ER Scan Pinpoints 30-Day Heart Risk

Coronary CT angiography predicts cardiovascular risk

(RxWiki News) When patients show up at the emergency room complaining of chest pain, they are usually admitted for a gamut of testing for heart problems, the most serious of which could be a blocked coronary artery. A non-invasive test may help speed up that test.

A coronary CT angiography (CCTA) provides a quick non-invasive peek inside arteries that supply the heart, allowing doctors to safely send patients who are not at imminent heart risk home from the hospital.

"Talk to a cardiologist about the most suitable diagnostic tests."

Dr. Harold I. Litt, chief of cardiovascular imaging in the department of radiology at the Perelman School of Medicine at the University of Pennsylvania and lead author of the study, noted that when emergency rooms are crowded, all patients suffer. He said the study's primary goal was to prove the safety of CCTA so that emergency department doctors feel comfortable sending home patients with negative results from CCTA scans.

About 85 percent of emergency room visits based on chest pain are not actually related to heart problems. However, emergency department physicians' standard for discharging patients with chest pain is that the patient has to have been found to have a risk of less than 1 percent of a heart attack or dying of a heart-related condition within the next 30 days.

Most patients with chest pain are admitted for at least 24 hours to rule out other conditions. When positive results are present, cardiac catheterization is typically performed. This invasive test requires that a thin tube be threaded through the groin into the heart to check for potential clogs in arteries leading to the heart.

During the American College of Radiology Imaging Network (ACRIN) PA 4005 phase four trial, investigators followed 1,393 patients at various medical centers during traditional rule-out care or CCTA, with two-thirds of patients assigned to the CCTA wing. Clinicians made decisions about which tests to offer under the standard rule-out care.

Among the CCTA group, patients received blood tests to measure two substances linked to heart damage, and the risk of heart attack or stroke, and a CCTA. They were discharged if test results were negative.

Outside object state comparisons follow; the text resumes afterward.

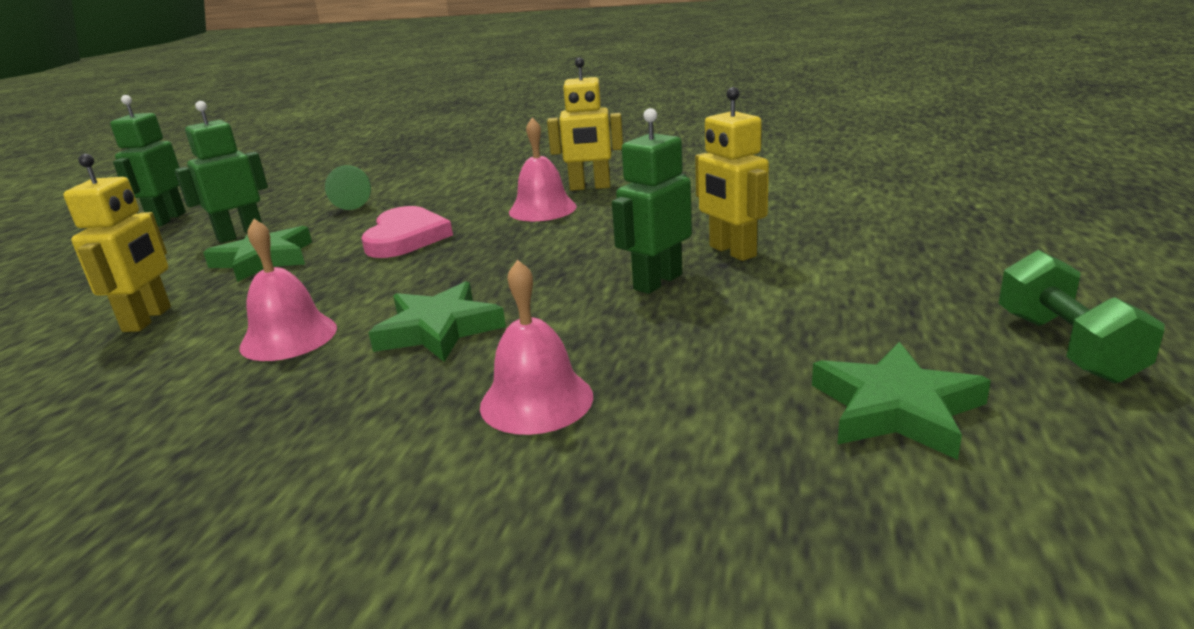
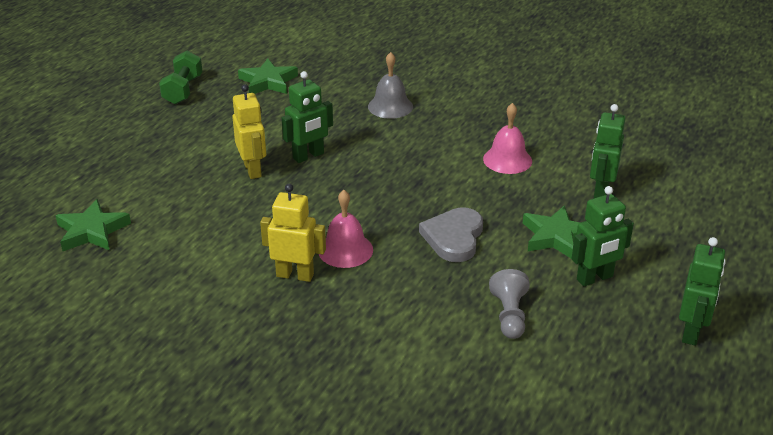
camera: 170 degrees left, 10 degrees up
(148, 319) = (601, 191): yellow robot -> green robot
(355, 200) = (509, 315): green pawn -> grey pawn
(406, 238) = (454, 237): pink heart -> grey heart
(439, 329) = (429, 148): green star -> green star (92, 231)
(536, 400) = (390, 106): pink bell -> grey bell

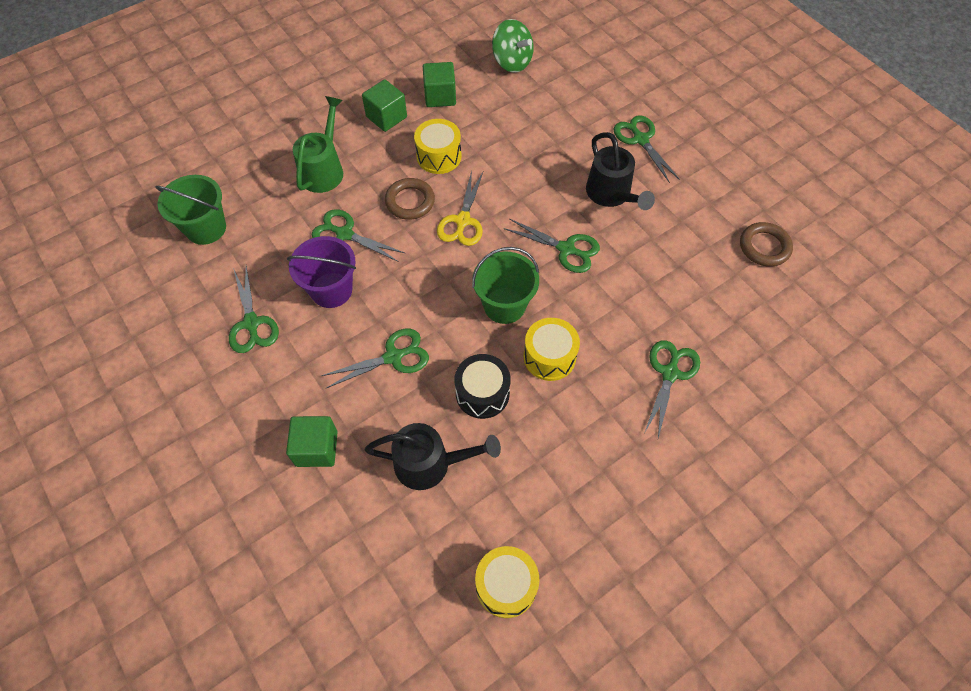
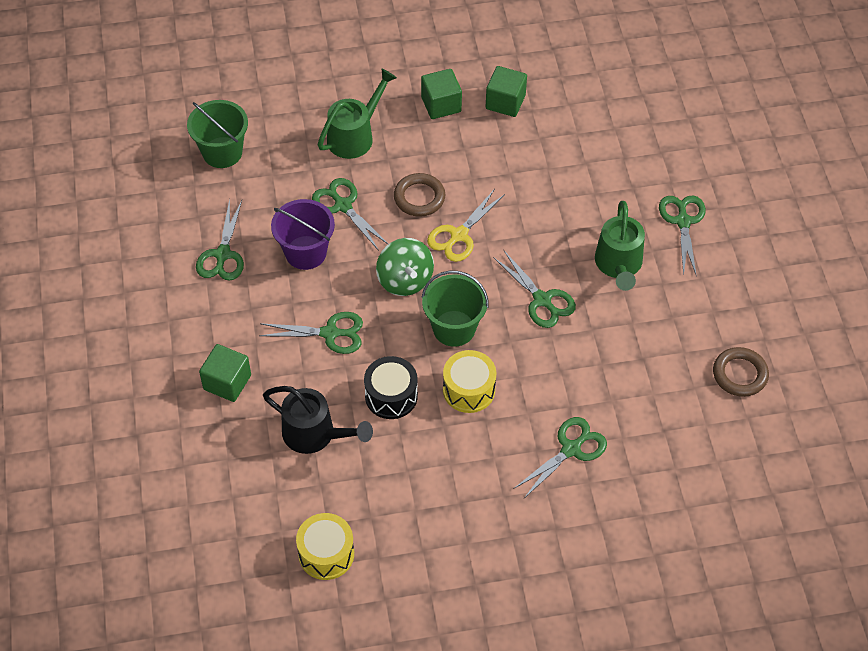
camera: 25 degrees right, 5 degrees down
(439, 156) = (470, 163): yellow drum -> none
(512, 62) = (599, 91): green spinning top -> green spinning top (405, 280)
(612, 195) = (619, 265): black watering can -> green watering can

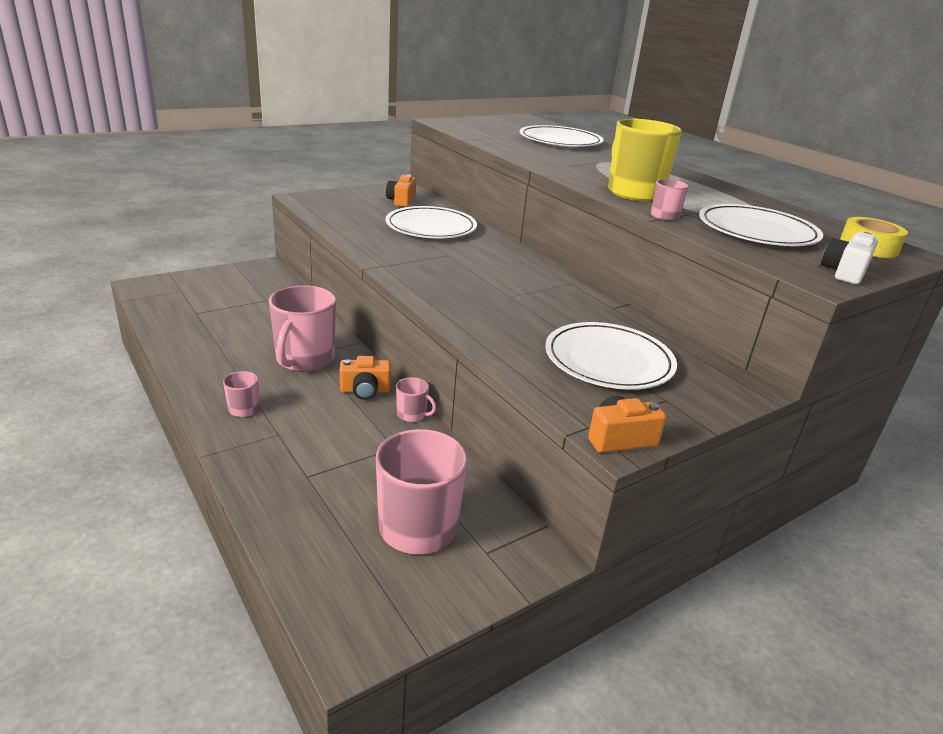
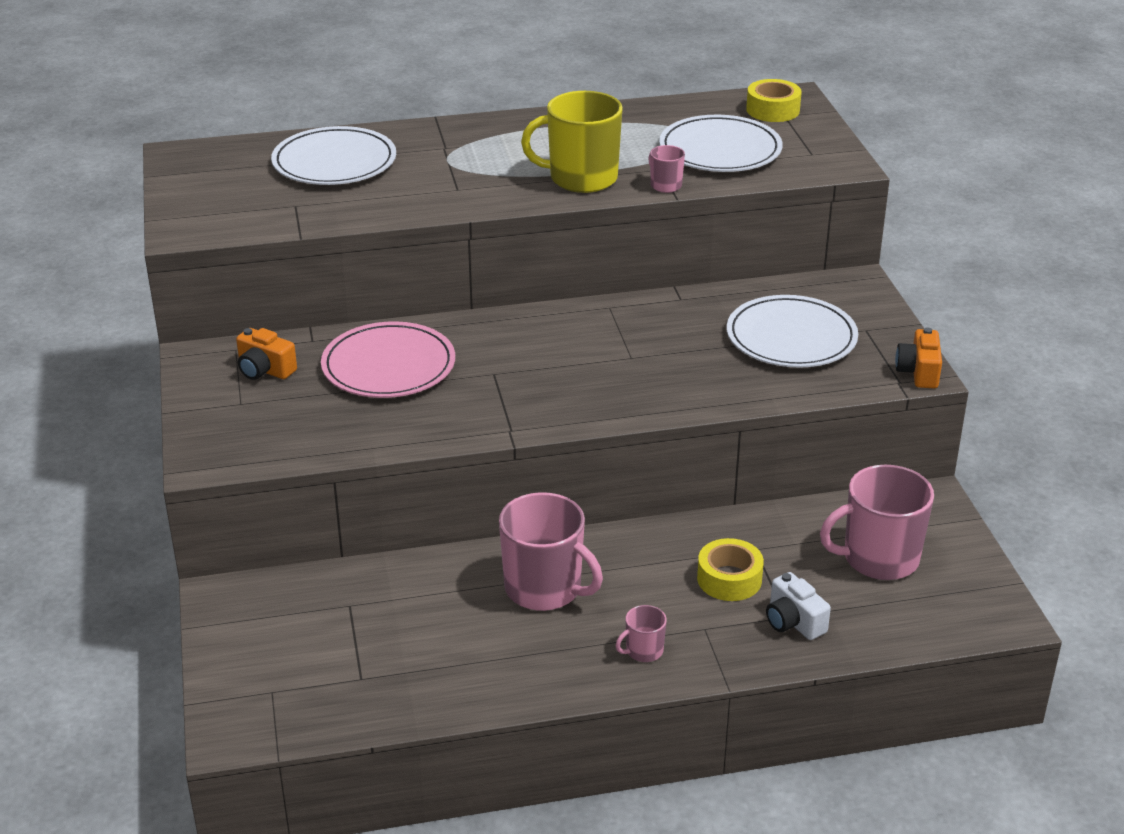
camera: 65 degrees left, 5 degrees up
(347, 438) = (729, 579): none -> yellow tape
(365, 391) = (637, 550): orange camera -> none
(412, 415) = (698, 525): pink mug -> none
(431, 227) = (388, 366): white plate -> pink plate
(844, 272) = (829, 148): white camera -> white camera (793, 622)

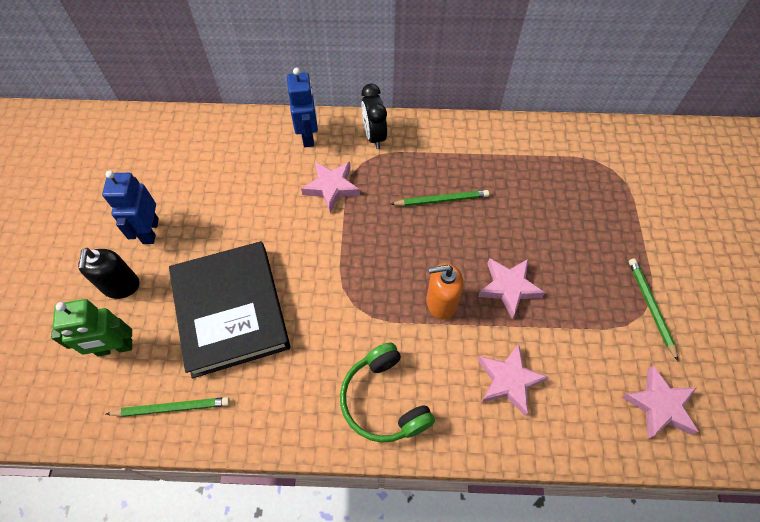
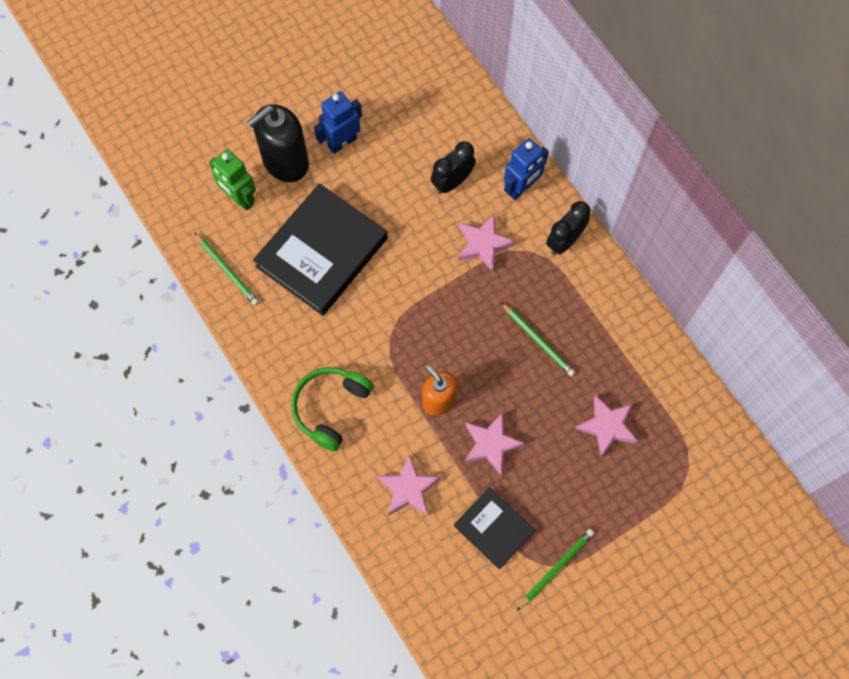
camera: 55 degrees right, 10 degrees up
(121, 286) = (285, 162): black soap dispenser -> black soap dispenser, size x1.56
(261, 176) = (452, 182): none -> black clock
(588, 333) = (493, 528): none -> black book
(659, 405) = (467, 613): pink star -> pink star (607, 426)

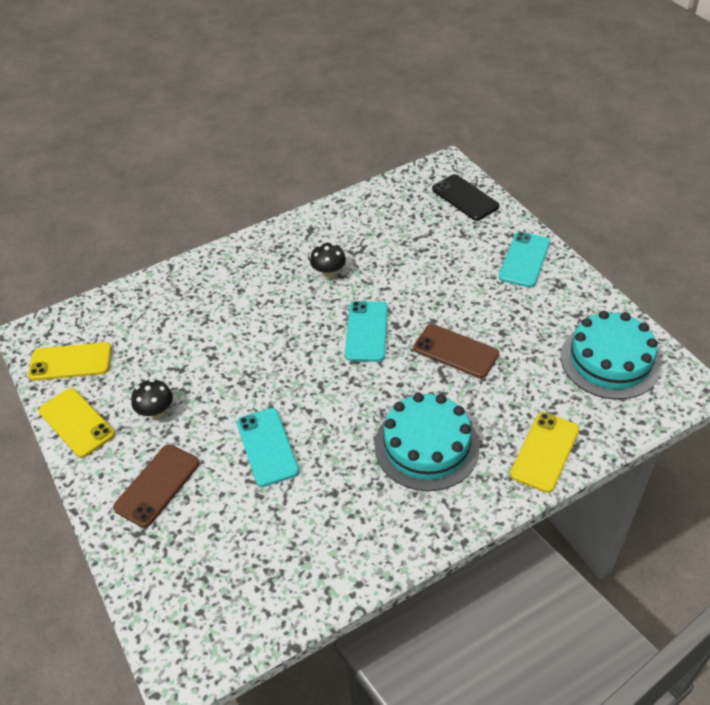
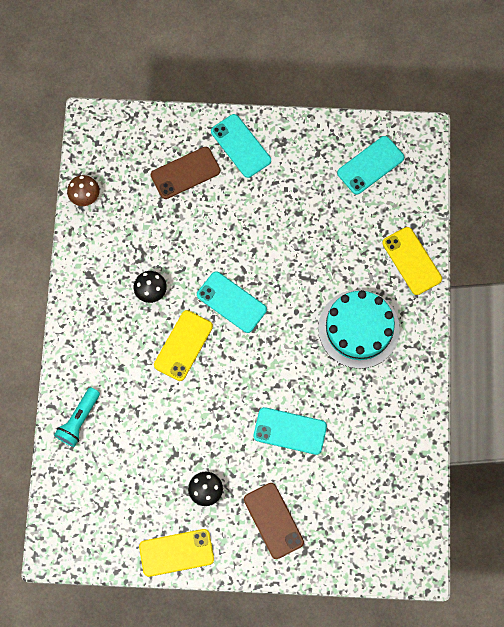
camera: 60 degrees left, 25 degrees up
(70, 362) = (108, 532): yellow phone -> yellow phone (183, 345)
(169, 289) = (79, 420): none -> turquoise flashlight
(378, 194) = (85, 197): none -> brown mushroom
(455, 351) = (293, 255): brown phone -> brown phone (185, 173)
(465, 198) = (142, 137): black phone -> none
(610, 360) = (370, 165): turquoise cake -> turquoise phone

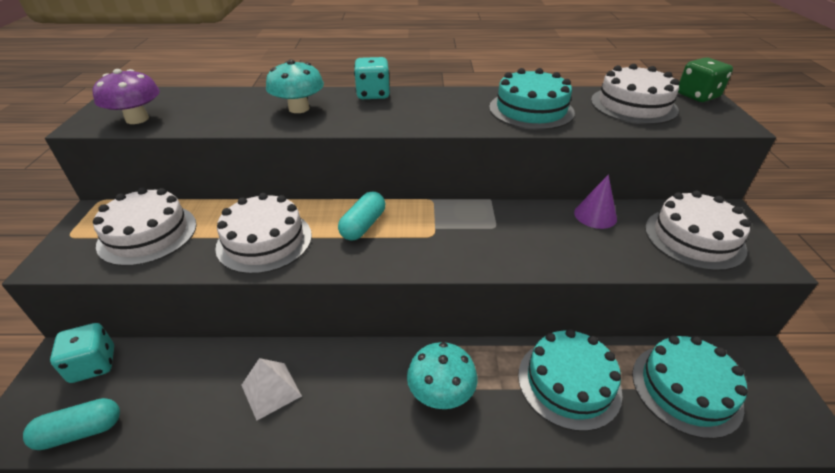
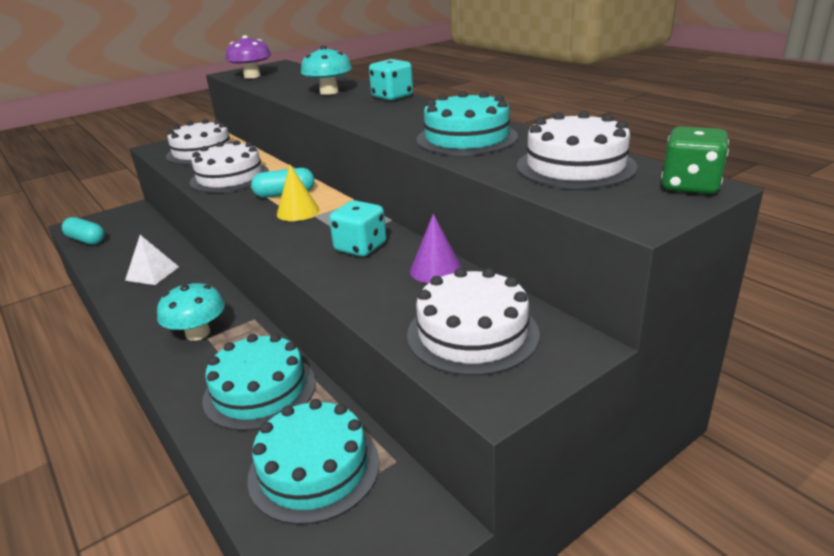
camera: 55 degrees right, 10 degrees down
(93, 364) = (133, 219): turquoise dice -> turquoise dice (360, 247)
(415, 233) = (298, 212): none -> yellow cone

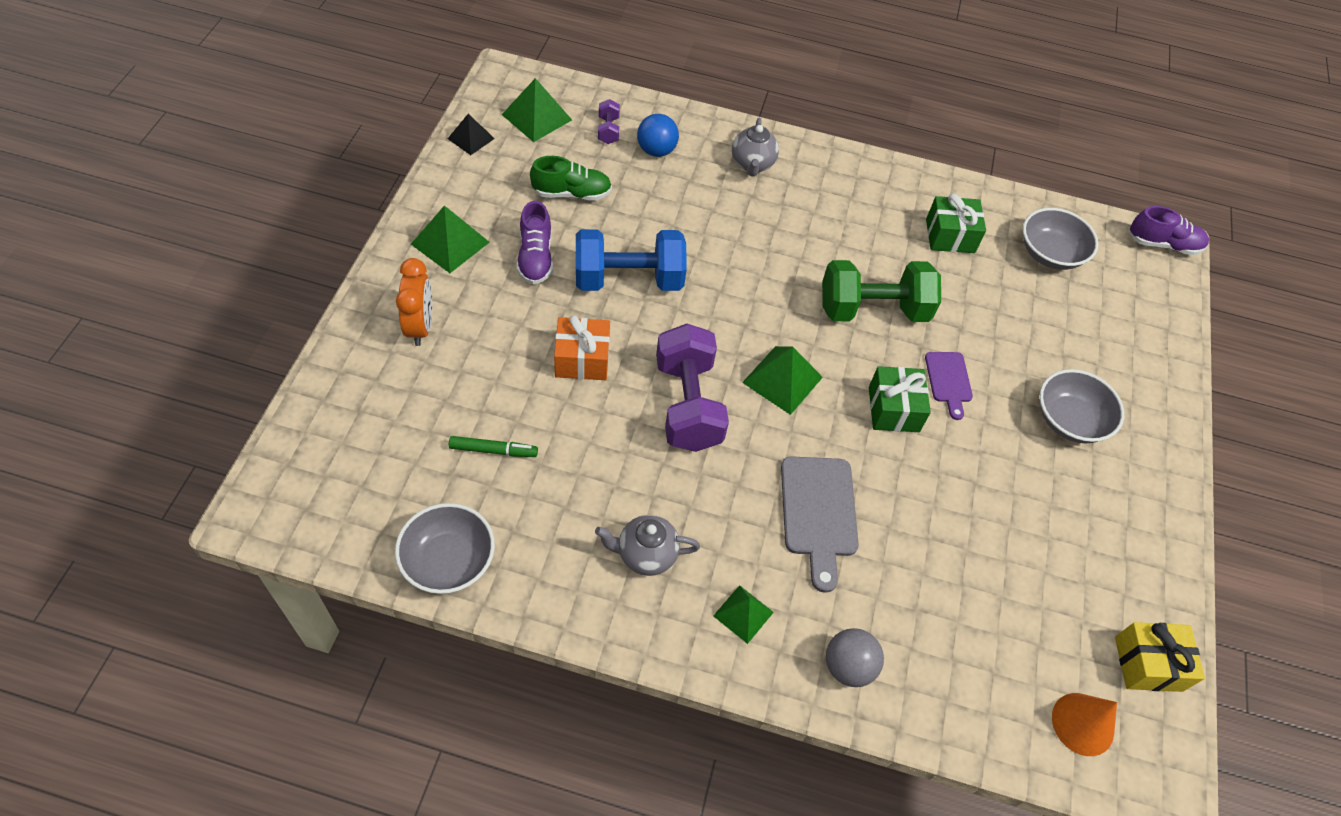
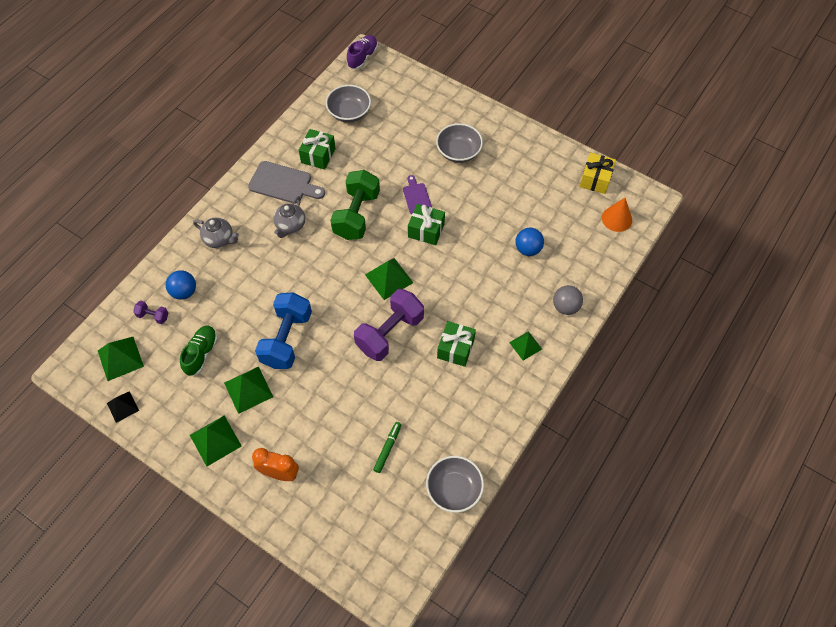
camera: 65 degrees left, 5 degrees up
(535, 257) = (248, 389): purple shoe -> green pyramid
(582, 359) = (338, 382): orange gift -> none
(645, 554) = (479, 383): grey teapot -> grey teapot (290, 226)
(688, 404) = (390, 333): purple dumbbell -> purple dumbbell turned 60 degrees counterclockwise
(696, 504) = (455, 348): none -> green gift
(818, 513) = (478, 290): grey cutting board -> grey cutting board (283, 183)
(935, 575) = (528, 249): none -> blue ball
(948, 380) = (416, 197): purple cutting board -> purple cutting board turned 120 degrees counterclockwise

They found that none of the 640 patients with negative CCTA died or had a heart attack within 30 days following discharge. This finding applied only to patients with low to moderate heart risk, not those with known heart disease, who could require more thorough evaluation.

Use of the CCTA scans also performed better than traditional stress tests in pinpointing patients with coronary artery disease. Of the patients who received CCTA, 9 percent were diagnosed with coronary artery disease, compared to 3 percent in the traditional treatment group. Dr. Litt said this is because stress tests are only positive when the blockage is great enough to block blood flow, while CCTA shows plaque build up in the arteries even without current chest pain.

CCTA had the advantage in other categories as well. Of CCTA patients, 50 percent were discharged rather than admitted compared to 23 percent in the traditional group. In addition, CCTA patients had shorter median hospital stays at 18 hours versus 25 hours, and a shorter median time for discharge with a negative CCTA or stress test at 12 hours compared to 25 hours.

The trial was funded by the Pennsylvania Department of Health and the ACRIN Fund for Imaging Innovation.

It was presented Monday at the American College of Cardiology’s annual scientific sessions, and also simultaneously published in New England Journal of Medicine.